RECORDS TO USE: Begin

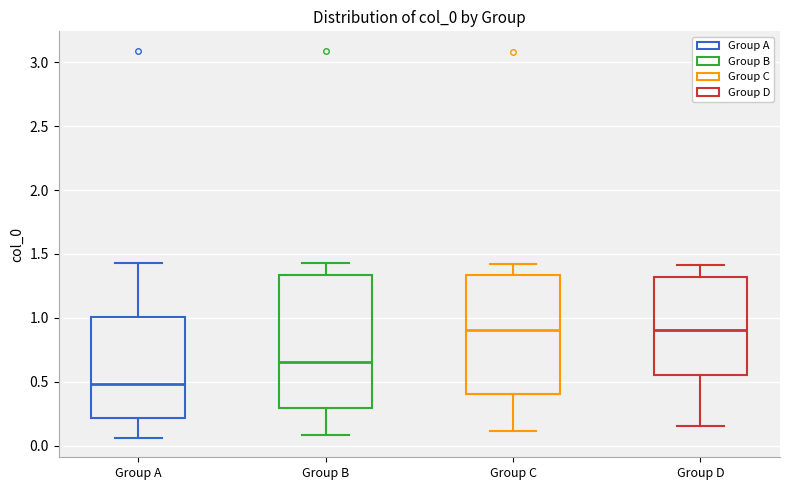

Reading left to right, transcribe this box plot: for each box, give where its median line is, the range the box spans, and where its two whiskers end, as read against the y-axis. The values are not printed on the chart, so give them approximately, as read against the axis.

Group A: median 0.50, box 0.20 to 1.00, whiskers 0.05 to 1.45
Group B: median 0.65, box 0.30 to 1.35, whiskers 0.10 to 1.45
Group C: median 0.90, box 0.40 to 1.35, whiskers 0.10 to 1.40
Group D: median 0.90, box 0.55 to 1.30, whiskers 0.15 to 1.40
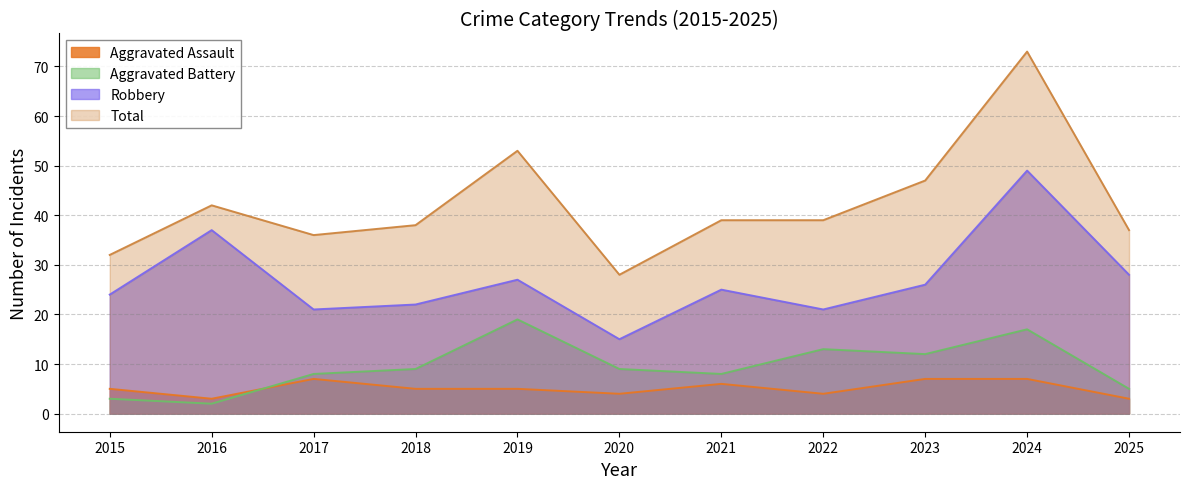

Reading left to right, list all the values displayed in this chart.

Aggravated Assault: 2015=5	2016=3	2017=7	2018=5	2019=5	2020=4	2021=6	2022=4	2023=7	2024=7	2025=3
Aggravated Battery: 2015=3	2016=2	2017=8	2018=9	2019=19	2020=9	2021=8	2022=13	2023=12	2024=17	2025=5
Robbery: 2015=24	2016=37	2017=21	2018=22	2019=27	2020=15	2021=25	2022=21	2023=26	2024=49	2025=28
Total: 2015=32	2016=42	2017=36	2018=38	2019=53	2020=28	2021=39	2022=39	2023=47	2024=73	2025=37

RECORDS TO USE: End

[TASK DIRECTIONS]: Collect every line of the data above that contains the word "median", copying each one in full.

[WRITTEN REPLY]:
Reading left to right, transcribe this box plot: for each box, give where its median line is, the range the box spans, and where its two whiskers end, as read against the y-axis. The values are not printed on the chart, so give them approximately, as read against the axis.
Group A: median 0.50, box 0.20 to 1.00, whiskers 0.05 to 1.45
Group B: median 0.65, box 0.30 to 1.35, whiskers 0.10 to 1.45
Group C: median 0.90, box 0.40 to 1.35, whiskers 0.10 to 1.40
Group D: median 0.90, box 0.55 to 1.30, whiskers 0.15 to 1.40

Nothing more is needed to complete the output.